By Jennifer Lieb
The Marcus Jewish Community Center of Atlanta (MJCCA) developed its Inclusion program within MJCCA Day Camps, to ensure our stellar camp activities were accessible to all children in the community, regardless of ability. Our Inclusion program allows for children with special needs to participate in our camp programs alongside their typically developing peers.
Offering an inclusive camp experience not only takes the desire to better serve the community, but also a strategic plan. Creating a plan has successfully allowed the MJCCA Day Camps Inclusion program to support more than 150 children with special needs each summer. When inclusion is well managed, a positive experience is created for all children at camp.
After spending the last 10 years developing and executing the Inclusion program at the MJCCA, I have identified four necessary steps for making your summer camp a welcoming and positive experience for campers with special needs.
1. Hire an Inclusion Specialist
It is critical to involve a professional – someone with specific knowledge and experience working with individuals with special needs – to implement and support the program. Children with disabilities often have complex needs, so having an expert in the field provides a superior level of care. Just as you hire specialists to lead specific camp activities, your inclusion specialist will lead the Inclusion program. This person should help manage the off-season work, including communicating with parents, overseeing the intake process, and hiring the program staff, as well as being the inclusion lead during the summer. The inclusion specialist will also work with all camp directors to ensure that children with special needs can participate in all camp activities offered. Having the right person at the helm is the first crucial step to success. I also recommend a special educator, social worker, and/or therapist as great additions for a well-rounded inclusion team.

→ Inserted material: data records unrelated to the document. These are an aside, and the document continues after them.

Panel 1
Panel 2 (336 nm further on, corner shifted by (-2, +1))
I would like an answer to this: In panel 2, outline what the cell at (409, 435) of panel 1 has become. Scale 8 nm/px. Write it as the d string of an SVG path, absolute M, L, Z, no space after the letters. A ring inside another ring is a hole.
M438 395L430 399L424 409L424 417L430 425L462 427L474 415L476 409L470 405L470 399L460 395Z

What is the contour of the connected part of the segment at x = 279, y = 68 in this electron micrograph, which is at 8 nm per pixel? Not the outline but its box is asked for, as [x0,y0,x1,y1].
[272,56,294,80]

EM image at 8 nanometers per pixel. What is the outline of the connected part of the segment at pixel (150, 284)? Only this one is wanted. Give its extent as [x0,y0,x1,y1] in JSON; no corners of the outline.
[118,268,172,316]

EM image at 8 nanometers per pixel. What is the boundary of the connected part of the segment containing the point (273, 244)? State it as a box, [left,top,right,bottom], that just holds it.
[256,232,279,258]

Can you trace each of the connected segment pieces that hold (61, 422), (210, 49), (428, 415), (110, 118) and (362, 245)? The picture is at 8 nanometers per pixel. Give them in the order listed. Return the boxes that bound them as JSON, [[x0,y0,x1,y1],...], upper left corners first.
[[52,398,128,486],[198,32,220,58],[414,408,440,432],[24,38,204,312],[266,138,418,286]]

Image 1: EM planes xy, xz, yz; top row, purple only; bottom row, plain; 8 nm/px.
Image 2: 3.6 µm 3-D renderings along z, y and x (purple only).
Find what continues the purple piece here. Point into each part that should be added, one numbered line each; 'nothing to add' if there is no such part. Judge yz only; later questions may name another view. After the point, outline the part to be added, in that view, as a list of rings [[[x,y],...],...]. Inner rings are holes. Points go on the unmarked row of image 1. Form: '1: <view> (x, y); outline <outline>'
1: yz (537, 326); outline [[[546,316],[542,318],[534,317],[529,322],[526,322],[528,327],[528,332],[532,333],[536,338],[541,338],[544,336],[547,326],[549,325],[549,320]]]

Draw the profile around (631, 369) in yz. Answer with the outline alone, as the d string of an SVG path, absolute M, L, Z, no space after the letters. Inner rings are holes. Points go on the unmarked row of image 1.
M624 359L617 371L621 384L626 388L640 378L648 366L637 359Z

2. Determine your Parameters and Limitations
Start with answering the question: What will inclusion look like at our camp? While we want to open our camp programs to all children with disabilities, it is okay to look at your program and make decisions as to how you can best serve which children. Yes, inclusion is a broad term, and it seems that with the ever-growing range of diagnoses and challenges children are facing, there is no end to who may need extra support. To determine parameters, you must first define what inclusion can be at your camp. For example, in Camp Isidore Alterman (the MJCCA Day Camps traditional day camp program), many of the activities are on rough terrain, which could be too restrictive for a child in a wheelchair, so we offer alternate activities that are less limiting. Inclusion can’t work if it’s impossible for a child to participate, so you must figure out how to use the strengths and limitations of your camp.
You must also determine how independent a child must be to attend camp and if you have enough staff to provide individualized support. This is critical for campers to enjoy their experience and gain a sense of belonging. Finally, you should define how many children with special needs you can accommodate, based on resources and other factors. It is okay to start small, allowing yourself room to grow as you gain more experience. If you clearly define your camp’s limitations, it will be easy to communicate to an interested family why your program is not the best fit.
Step 3: Create an Intake Process
The intake process confirms the program and the child are a good fit for one another. Your inclusion specialist should play a key role in meeting and observing campers before camp begins. Ideally, this is done through school observation, when you can see a child in a more natural environment to see what supports they might need. If this isn’t possible, offer families a tour or a day to meet, where you can review IEP information and they can complete informational forms, so that you have a full understanding of the child’s background and needs. Opening the line of communication early helps families feel engaged and connected. Taking the time to meet and observe each child before they begin camp has been a game changer for our program. It has greatly enhanced our ability to set proper support in place prior to camp, greatly increasing each camper’s success.
Step 4: Train Staff to Create a Community of Inclusion
Training and education about disability awareness and sensitivity is the first step to creating a community of inclusion. During the off season, it is important to take the time to train your leadership team. Your camp leaders need to understand the importance of having children with different abilities at camp and the role these leaders will play in supporting inclusion. Once you have trained your leadership team, help them train and engage your entire summer staff. Your Inclusion camp staff should have extensive training about diagnosis, strategies, and supports. Your general camp staff should be trained on how to be sensitive to inclusion campers, while also encouraging and improving the interaction between children with and without disabilities. Teach your general camp staff to use person-first language and disability-aware communication skills. By running your camp in a disability-aware manner, you will create a community that is inclusive of individuals with special needs.
When you take the time to design an organized program that sets children up for success, inclusion has the potential to teach all those involved how to be more accepting, caring, and open to the differences around them. Each summer in the MJCCA Day Camps Inclusion program, we see children trying things that they never thought were possible, making friends, and experiencing the joys of summer camp like their peers. We strive for a culture where differences are celebrated and inclusion is valued by all.
Jennifer Lieb began her work at the MJCCA in 2009 as the Inclusion Specialist. She has seen the program grow to reach every department in the MJCCA and become an integral part of MJCCA Day Camps.